Data »
========================================
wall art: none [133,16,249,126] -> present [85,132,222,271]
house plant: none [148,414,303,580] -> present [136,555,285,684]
========================================
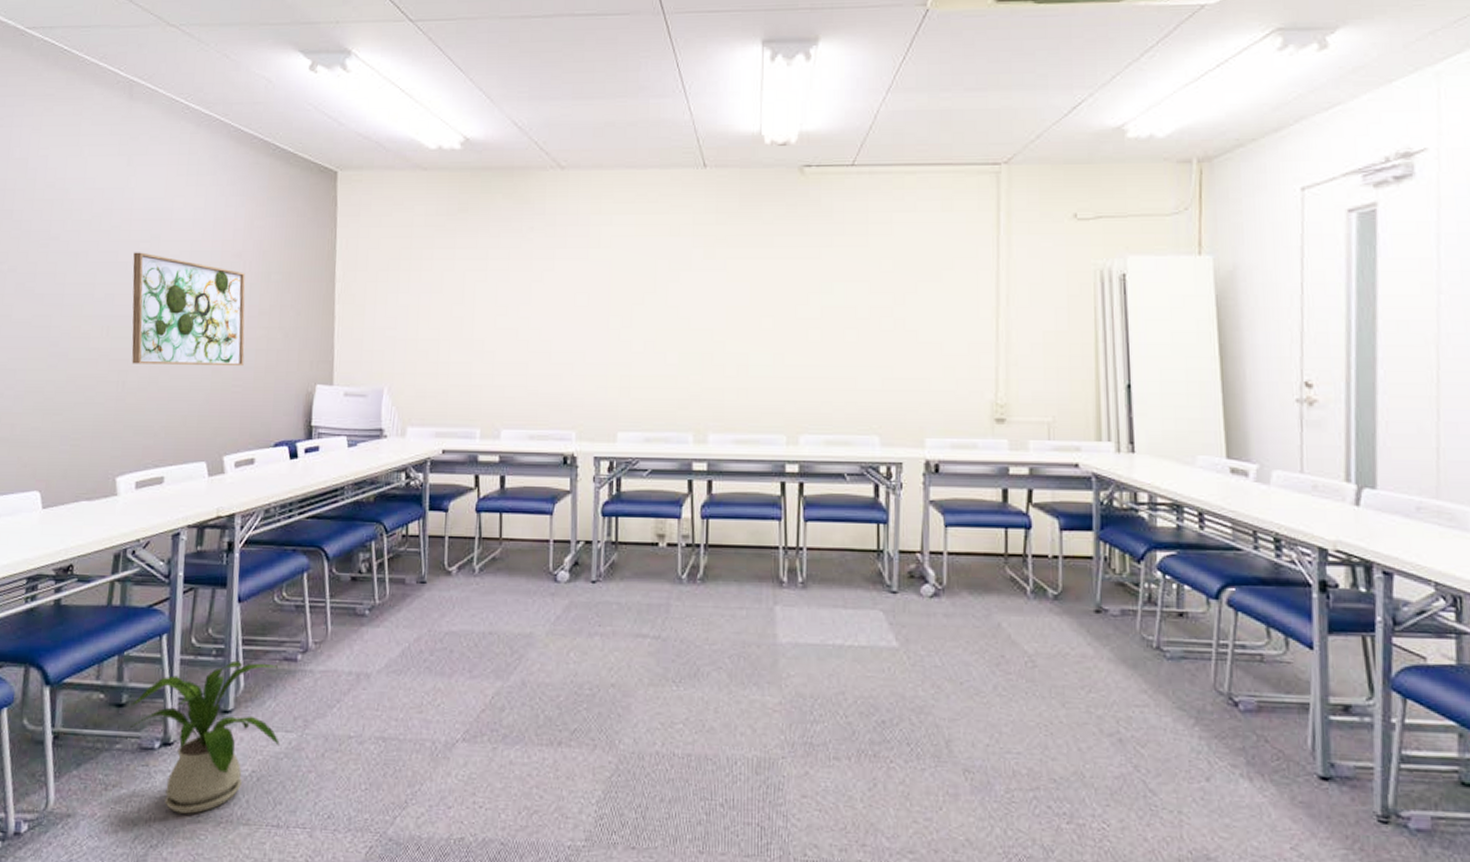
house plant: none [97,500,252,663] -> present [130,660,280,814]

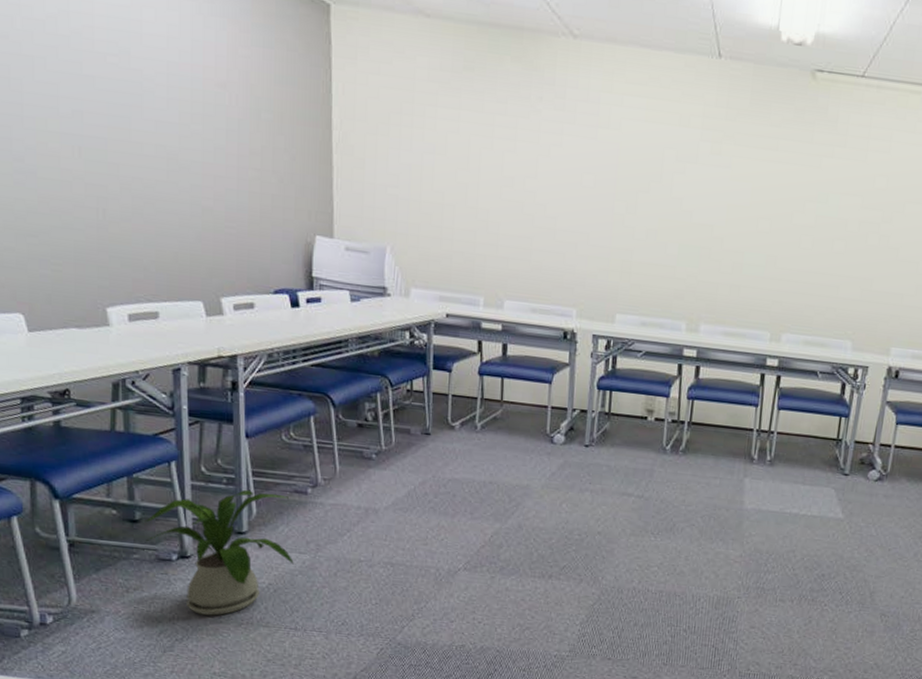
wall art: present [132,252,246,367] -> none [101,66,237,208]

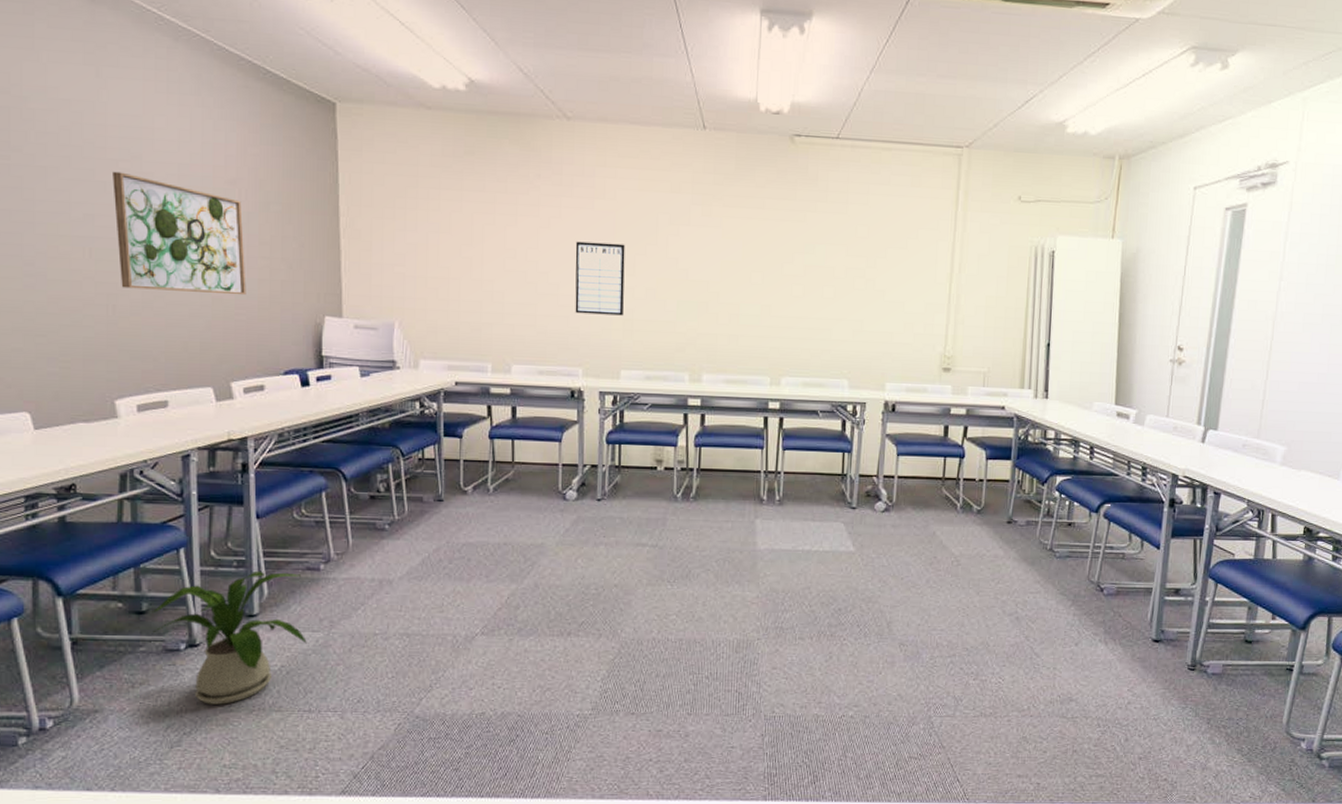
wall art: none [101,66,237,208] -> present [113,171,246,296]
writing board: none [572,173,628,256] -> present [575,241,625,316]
========================================
Assigned task » Your answer should be the lines of the listing above between the line holding "wall art: none [133,16,249,126]" and the line holding "house plant: none [148,414,303,580]", inclusive, restated word for word and alone.

Answer space »
wall art: none [133,16,249,126] -> present [85,132,222,271]
house plant: none [148,414,303,580] -> present [136,555,285,684]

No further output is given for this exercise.